The group was unable to speak with any of the detainees, said Task Force member Dr. Gerald Thomson, and unable to identify some of those being held. But what they found in public documents confirmed that violations took place, Thomson said, and they want the Obama administration to launch an investigation to get the classified documents the independent panel was unable to obtain.
"Society and the public expects its physicians to act in accordance with medical ethics and professionalism standards in all situations," said Thomson, professor of medicine emeritus at Columbia University. "When they do otherwise—even under the pressure of national security—the public should be concerned about that. It's time to make corrections."

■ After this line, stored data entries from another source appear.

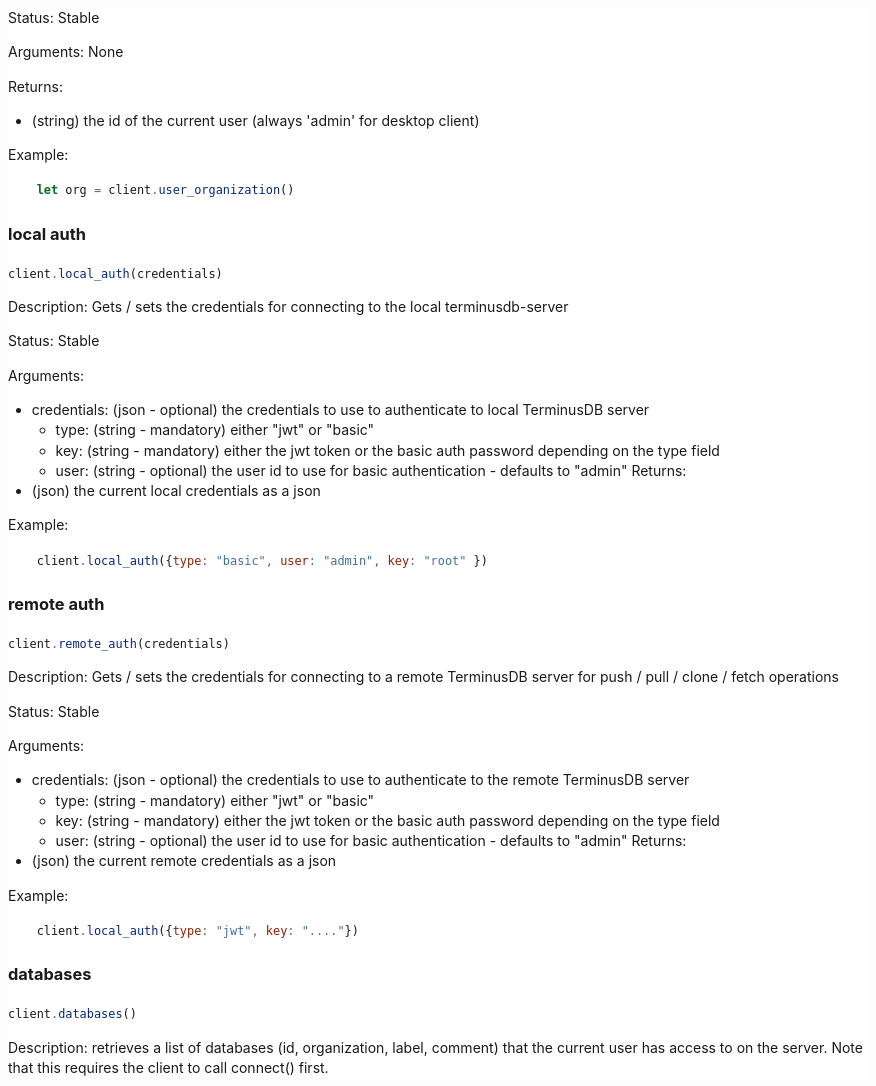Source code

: Status: Stable

Arguments: None

Returns:
-    (string) the id of the current user (always 'admin' for desktop client)

Example:
```javascript
    let org = client.user_organization()
```
### local auth
```javascript
client.local_auth(credentials)
```
Description: Gets / sets the credentials for connecting to the local terminusdb-server

Status: Stable

Arguments:
-    credentials: (json - optional) the credentials to use to authenticate to local TerminusDB server
     -   type: (string - mandatory) either "jwt" or "basic"
     -   key: (string - mandatory) either the jwt token or the basic auth password depending on the type field
     -   user: (string - optional) the user id to use for basic authentication - defaults to "admin"
Returns:
-    (json) the current local credentials as a json

Example:
```javascript
    client.local_auth({type: "basic", user: "admin", key: "root" })
```
### remote auth
```javascript
client.remote_auth(credentials)
```
Description: Gets / sets the credentials for connecting to a remote TerminusDB server for push / pull / clone / fetch operations

Status: Stable

Arguments:
-    credentials: (json - optional) the credentials to use to authenticate to the remote TerminusDB server
     -   type: (string - mandatory) either "jwt" or "basic"
     -   key: (string - mandatory) either the jwt token or the basic auth password depending on the type field
     -   user: (string - optional) the user id to use for basic authentication - defaults to "admin"
Returns:
-    (json) the current remote credentials as a json

Example:
```javascript
    client.local_auth({type: "jwt", key: "...."})
```
### databases
```javascript
client.databases()
```
Description: retrieves a list of databases (id, organization, label, comment) that the current user has access to on the server. Note that this requires the client to call connect() first.
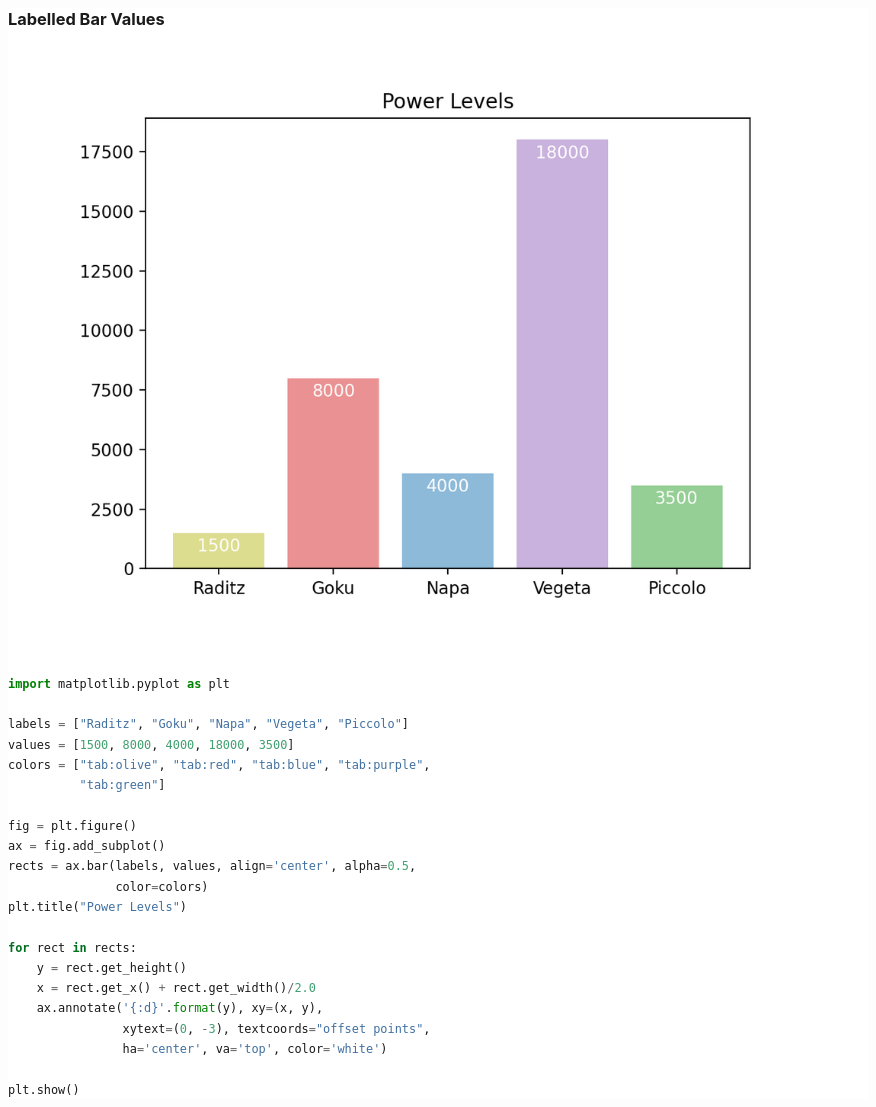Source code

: ### Labelled Bar Values

<figure class="half">
    <img src="/assets/images/posts/guides/matplotlib/103_label.png">
    <img/>
</figure>

```python
import matplotlib.pyplot as plt

labels = ["Raditz", "Goku", "Napa", "Vegeta", "Piccolo"]
values = [1500, 8000, 4000, 18000, 3500]
colors = ["tab:olive", "tab:red", "tab:blue", "tab:purple",
          "tab:green"]

fig = plt.figure()
ax = fig.add_subplot()
rects = ax.bar(labels, values, align='center', alpha=0.5,
               color=colors)
plt.title("Power Levels")

for rect in rects:
    y = rect.get_height()
    x = rect.get_x() + rect.get_width()/2.0
    ax.annotate('{:d}'.format(y), xy=(x, y),
                xytext=(0, -3), textcoords="offset points",
                ha='center', va='top', color='white')

plt.show()
```
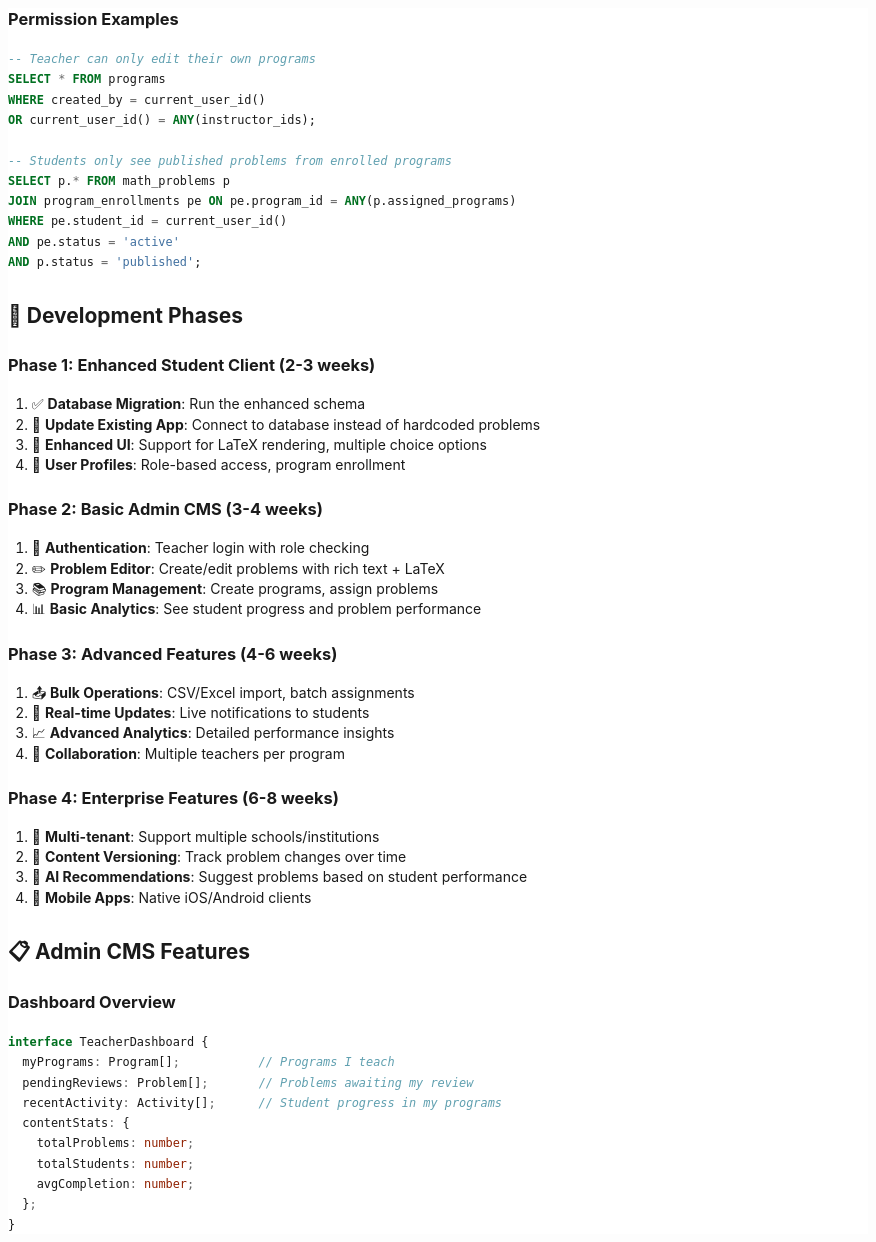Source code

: ### **Permission Examples**
```sql
-- Teacher can only edit their own programs
SELECT * FROM programs 
WHERE created_by = current_user_id() 
OR current_user_id() = ANY(instructor_ids);

-- Students only see published problems from enrolled programs
SELECT p.* FROM math_problems p
JOIN program_enrollments pe ON pe.program_id = ANY(p.assigned_programs)
WHERE pe.student_id = current_user_id() 
AND pe.status = 'active'
AND p.status = 'published';
```

## 🚀 **Development Phases**

### **Phase 1: Enhanced Student Client (2-3 weeks)**
1. ✅ **Database Migration**: Run the enhanced schema
2. 🔄 **Update Existing App**: Connect to database instead of hardcoded problems
3. 📱 **Enhanced UI**: Support for LaTeX rendering, multiple choice options
4. 👤 **User Profiles**: Role-based access, program enrollment

### **Phase 2: Basic Admin CMS (3-4 weeks)**
1. 🔐 **Authentication**: Teacher login with role checking
2. ✏️ **Problem Editor**: Create/edit problems with rich text + LaTeX
3. 📚 **Program Management**: Create programs, assign problems
4. 📊 **Basic Analytics**: See student progress and problem performance

### **Phase 3: Advanced Features (4-6 weeks)**
1. 📤 **Bulk Operations**: CSV/Excel import, batch assignments
2. 🔔 **Real-time Updates**: Live notifications to students
3. 📈 **Advanced Analytics**: Detailed performance insights
4. 👥 **Collaboration**: Multiple teachers per program

### **Phase 4: Enterprise Features (6-8 weeks)**
1. 🏢 **Multi-tenant**: Support multiple schools/institutions
2. 🔄 **Content Versioning**: Track problem changes over time
3. 🎯 **AI Recommendations**: Suggest problems based on student performance
4. 📱 **Mobile Apps**: Native iOS/Android clients

## 📋 **Admin CMS Features**

### **Dashboard Overview**
```typescript
interface TeacherDashboard {
  myPrograms: Program[];           // Programs I teach
  pendingReviews: Problem[];       // Problems awaiting my review
  recentActivity: Activity[];      // Student progress in my programs
  contentStats: {
    totalProblems: number;
    totalStudents: number;
    avgCompletion: number;
  };
}
```
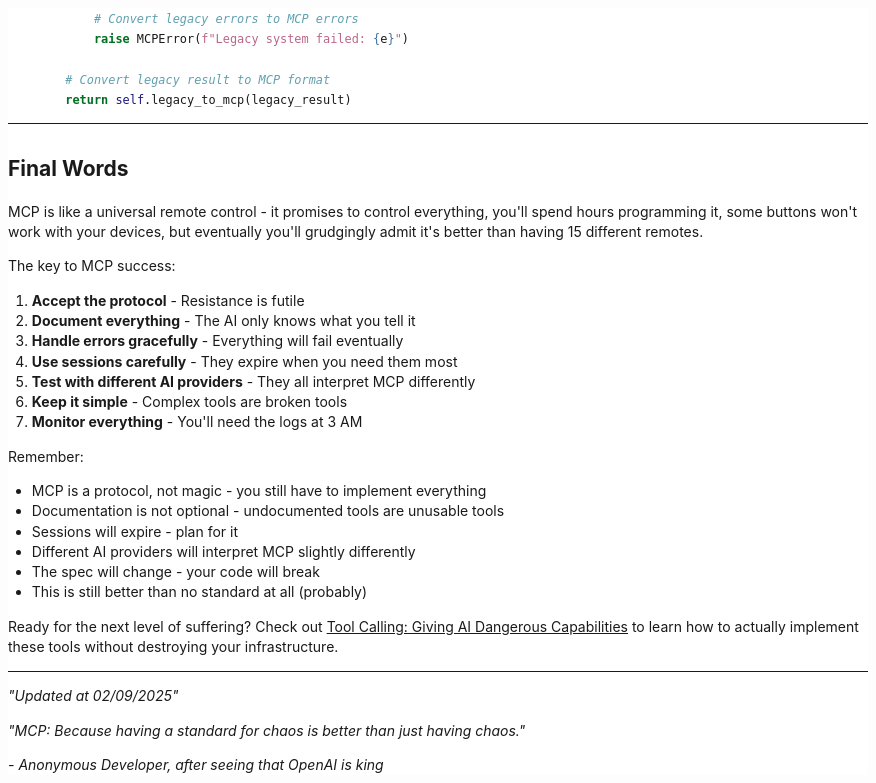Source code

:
 ```python
            # Convert legacy errors to MCP errors
            raise MCPError(f"Legacy system failed: {e}")
            
        # Convert legacy result to MCP format
        return self.legacy_to_mcp(legacy_result)
```

---

## Final Words

MCP is like a universal remote control - it promises to control everything, you'll spend hours programming it, some buttons won't work with your devices, but eventually you'll grudgingly admit it's better than having 15 different remotes.

The key to MCP success:

1. **Accept the protocol** - Resistance is futile
2. **Document everything** - The AI only knows what you tell it
3. **Handle errors gracefully** - Everything will fail eventually
4. **Use sessions carefully** - They expire when you need them most
5. **Test with different AI providers** - They all interpret MCP differently
6. **Keep it simple** - Complex tools are broken tools
7. **Monitor everything** - You'll need the logs at 3 AM

Remember:
- MCP is a protocol, not magic - you still have to implement everything
- Documentation is not optional - undocumented tools are unusable tools
- Sessions will expire - plan for it
- Different AI providers will interpret MCP slightly differently
- The spec will change - your code will break
- This is still better than no standard at all (probably)

Ready for the next level of suffering? Check out [Tool Calling: Giving AI Dangerous Capabilities](tool-calling.md) to learn how to actually implement these tools without destroying your infrastructure.

---
*"Updated at 02/09/2025"*

*"MCP: Because having a standard for chaos is better than just having chaos."*

*- Anonymous Developer, after seeing that OpenAI is king*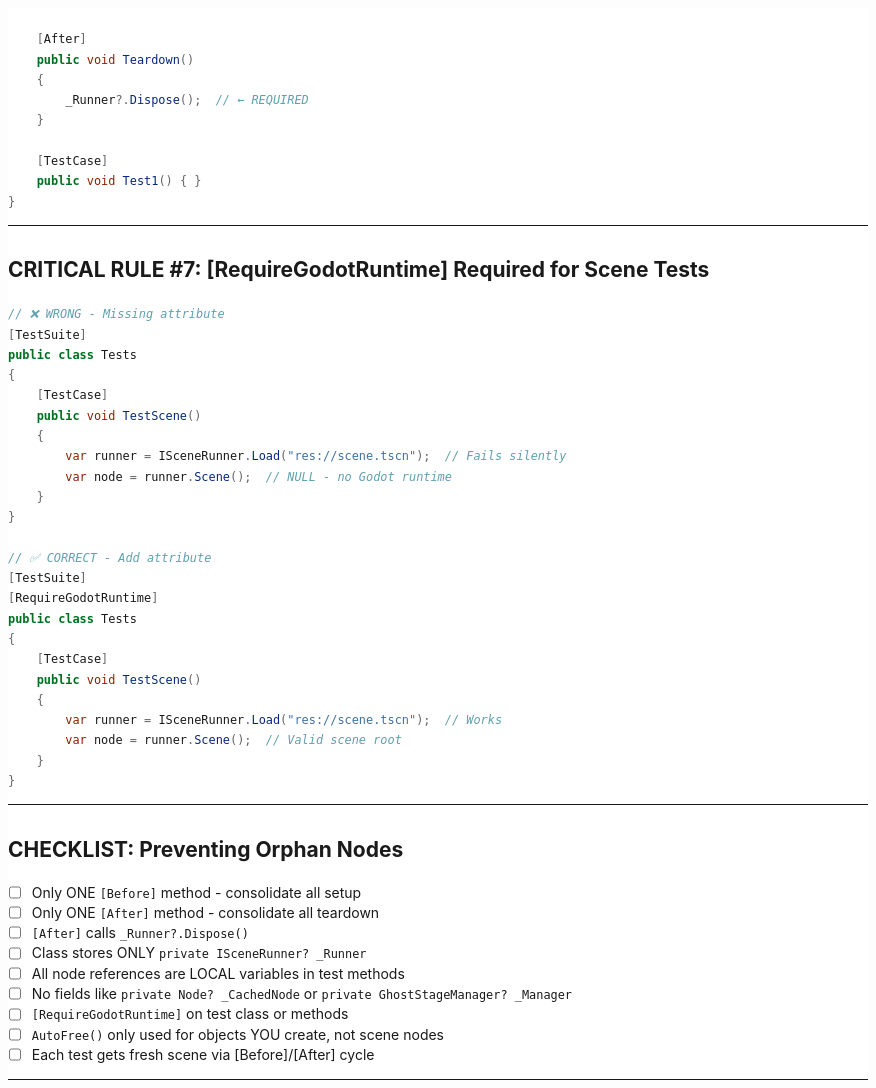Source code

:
 ```csharp

    [After]
    public void Teardown()
    {
        _Runner?.Dispose();  // ← REQUIRED
    }

    [TestCase]
    public void Test1() { }
}
```

---

## CRITICAL RULE #7: [RequireGodotRuntime] Required for Scene Tests

```csharp
// ❌ WRONG - Missing attribute
[TestSuite]
public class Tests
{
    [TestCase]
    public void TestScene()
    {
        var runner = ISceneRunner.Load("res://scene.tscn");  // Fails silently
        var node = runner.Scene();  // NULL - no Godot runtime
    }
}

// ✅ CORRECT - Add attribute
[TestSuite]
[RequireGodotRuntime]
public class Tests
{
    [TestCase]
    public void TestScene()
    {
        var runner = ISceneRunner.Load("res://scene.tscn");  // Works
        var node = runner.Scene();  // Valid scene root
    }
}
```

---

## CHECKLIST: Preventing Orphan Nodes

- [ ] Only ONE `[Before]` method - consolidate all setup
- [ ] Only ONE `[After]` method - consolidate all teardown
- [ ] `[After]` calls `_Runner?.Dispose()`
- [ ] Class stores ONLY `private ISceneRunner? _Runner`
- [ ] All node references are LOCAL variables in test methods
- [ ] No fields like `private Node? _CachedNode` or `private GhostStageManager? _Manager`
- [ ] `[RequireGodotRuntime]` on test class or methods
- [ ] `AutoFree()` only used for objects YOU create, not scene nodes
- [ ] Each test gets fresh scene via [Before]/[After] cycle

---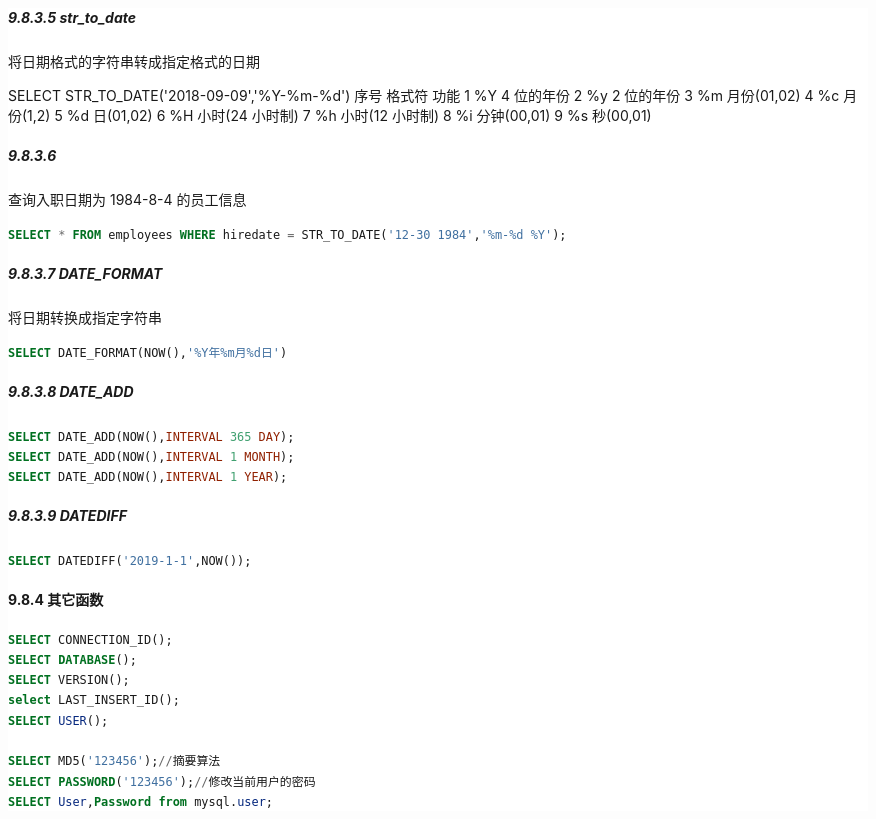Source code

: ##### 9.8.3.5 str_to_date

将日期格式的字符串转成指定格式的日期

SELECT STR_TO_DATE('2018-09-09','%Y-%m-%d')
序号 格式符 功能
1 %Y 4 位的年份
2 %y 2 位的年份
3 %m 月份(01,02)
4 %c 月份(1,2)
5 %d 日(01,02)
6 %H 小时(24 小时制)
7 %h 小时(12 小时制)
8 %i 分钟(00,01)
9 %s 秒(00,01)

##### 9.8.3.6

查询入职日期为 1984-8-4 的员工信息

```sql
SELECT * FROM employees WHERE hiredate = STR_TO_DATE('12-30 1984','%m-%d %Y');
```

##### 9.8.3.7 DATE_FORMAT

将日期转换成指定字符串

```sql
SELECT DATE_FORMAT(NOW(),'%Y年%m月%d日')
```

##### 9.8.3.8 DATE_ADD

```sql
SELECT DATE_ADD(NOW(),INTERVAL 365 DAY);
SELECT DATE_ADD(NOW(),INTERVAL 1 MONTH);
SELECT DATE_ADD(NOW(),INTERVAL 1 YEAR);
```

##### 9.8.3.9 DATEDIFF

```sql
SELECT DATEDIFF('2019-1-1',NOW());
```

#### 9.8.4 其它函数

```sql
SELECT CONNECTION_ID();
SELECT DATABASE();
SELECT VERSION();
select LAST_INSERT_ID();
SELECT USER();

SELECT MD5('123456');//摘要算法
SELECT PASSWORD('123456');//修改当前用户的密码
SELECT User,Password from mysql.user;
```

The World Medical Association's Declaration of Malta, as well as the American Medical Association, maintain the position that physicians should respect an individual's right to refuse to eat. The Task Force report calls on the Defense Department to change its policies so they align with medical ethical principles.
But the DOD said it has no intention of doing so, because it doesn't believe it acted improperly.
"We don't agree with their premise that our doctors are acting in any way that is unethical and unprofessional," Breasseale said. "I think there's some very reasonable allegations that have been positioned against other agencies other than the DOD and we acknowledge that."
CIA spokesperson Todd Ebitz said the agency's medical staff acted in accordance with the standards of their profession.
"It's important to underscore that the CIA does not have any detainees in its custody and President Obama terminated the Rendition, Detention and Interrogation Program by executive order in 2009," Ebitz said. "The task force report contains serious inaccuracies and erroneous conclusions."
The Task Force says CIA's Office of Medical Services approved enhanced interrogation methods, including waterboarding and sleep deprivation, which violate medical practice and ethics. While some have argued that the use of torture is a necessary intelligence-gathering operation to strengthen national security, Thomson said the use of torture is never justified.
"Most people would say no," he said. "We never thought the U.S. would engage in such practices."
President Obama issued an executive order at the start of his first term in 2009 banning torture as a method of interrogation. The panel wants the president to take it one step further and ban sleep deprivation, isolation, and exploitation of fear which "amount to torture," the report says.
Other recommendations include altering the status of doctors in the military, implementing educational and training programs, and strengthening the Defense Department's review board.
While the report focuses primarily on the Obama administration and national security agencies, Thomson said they are supportive of the Senate Intelligence Committee's investigation into the CIA's treatment of detainees, and they hope the committee's report will also influence U.S. policy on the matter. That report, however, is currently not available to the public.